I retired after 20 years as town administrator in Richmond . . . conservation administrator . . . administrator for the town of West Stockbridge . . . interim administrator in Lanesborough . . . district aide for former Rep. Christopher J. Hodgkins . . . chair of the board of the Small Town Administrators of Massachusetts . . . member of the Massachusetts Association of Conservation Commissions, which generously awarded me its conservation administrator of the year award in 2001 . . . board member of the Berkshire County Regional Housing Authority, co-chairman of the Berkshire Advisory Committee to the Massachusetts Commission Against Discrimination, a member of the MCAD state advisory board . . . many local and regional governmental committees, commissions and task forces.

 

Down the decades, whenever a commission, committee, administration, or task force needed staff, Bruce Garlow was your man. Though he calls himself a “Democratic party activist,” that is as far as he goes toward explaining his underlying motivation.

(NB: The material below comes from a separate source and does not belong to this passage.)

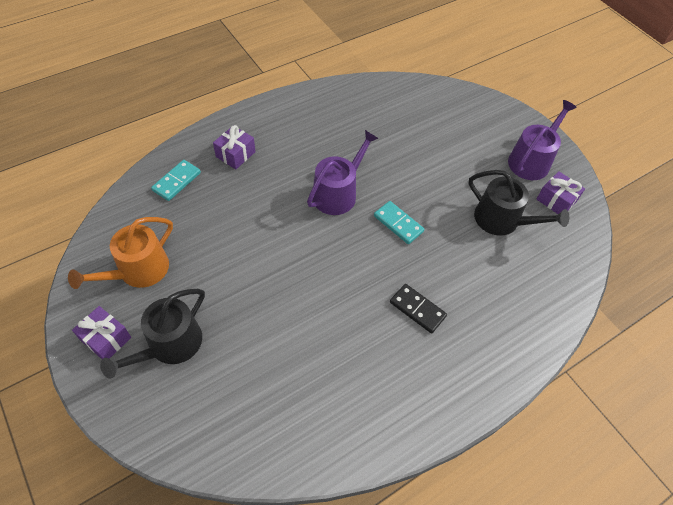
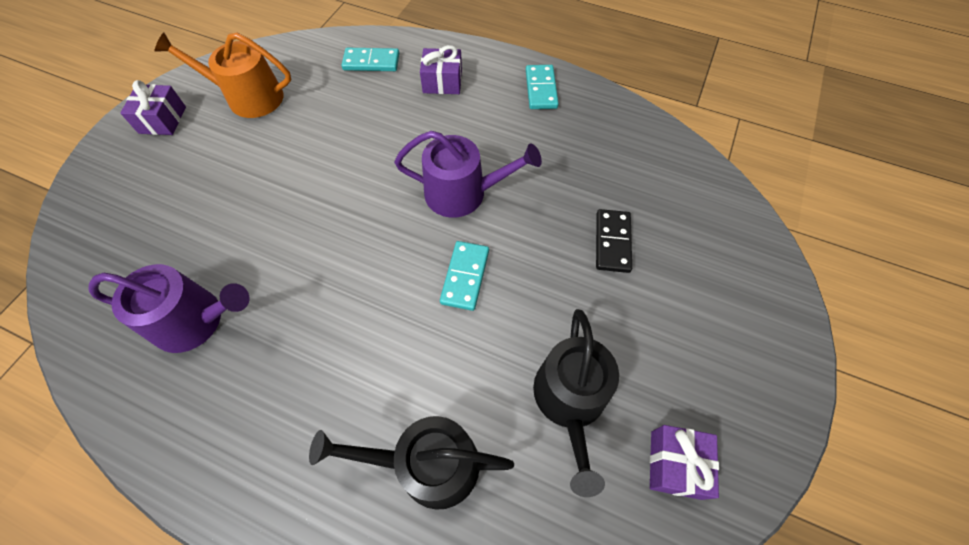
camera: 60 degrees right, 5 degrees up
(169, 345) = (177, 166): black watering can -> black watering can (427, 464)
(289, 112) = (541, 89): none -> turquoise domino
(417, 309) = (347, 366): black domino -> black domino (612, 242)
(531, 160) = (722, 388): purple watering can -> purple watering can (196, 320)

At no point does he refer to any sort of principle driving his zeal to administrate; he doesn’t say anything like, “I fought for fair housing via my service in . . . ” or “I helped expand voting access by . . . ” Merely having been part of the machinery of government, it appears, is what delivered to him his greatest satisfaction.

 

And so I finished this ostensibly larkish obituary with a certain sense of sadness. A man loses his wife at 58 and his daughter at 48, he lives more than threescore and ten years, and what he’d like us all to remember about him is a lifetime of being an unusually fervent administrative committee task-force member. One pictures Bruce Garlow arriving in heaven, as streams of the blessed dash through the gates to enjoy what lies beyond them, to ask St. Peter whether he might possibly give Garlow a job in the gatehouse itself, perhaps as a member of a committee dedicated to the discussion of gate-maintenance commission-board appointees or seraphim regulatory task-force administration protocols.

 

I feel bad for anyone who spends 72 years on this earth and in his valediction reserves his final words to suggest that fulfillment lies in commissions, boards, and task forces — the ersatz family of government.